** The records **
-=-=-=-=-
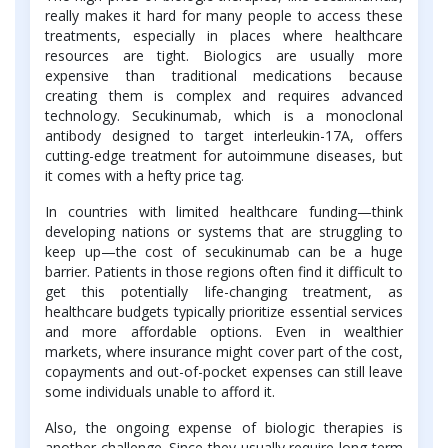
really makes it hard for many people to access these
treatments, especially in places where healthcare
resources are tight. Biologics are usually more
expensive than traditional medications because
creating them is complex and requires advanced
technology. Secukinumab, which is a monoclonal
antibody designed to target interleukin-17A, offers
cutting-edge treatment for autoimmune diseases, but
it comes with a hefty price tag.
In countries with limited healthcare funding—think
developing nations or systems that are struggling to
keep up—the cost of secukinumab can be a huge
barrier. Patients in those regions often find it difficult to
get this potentially life-changing treatment, as
healthcare budgets typically prioritize essential services
and more affordable options. Even in wealthier
markets, where insurance might cover part of the cost,
copayments and out-of-pocket expenses can still leave
some individuals unable to afford it.
Also, the ongoing expense of biologic therapies is
another challenge. Since they usually require long-term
-=-=-=-=-
** Directions **
Copy each line of the listing that contains the string "where".

** Solution **
treatments, especially in places where healthcare
markets, where insurance might cover part of the cost,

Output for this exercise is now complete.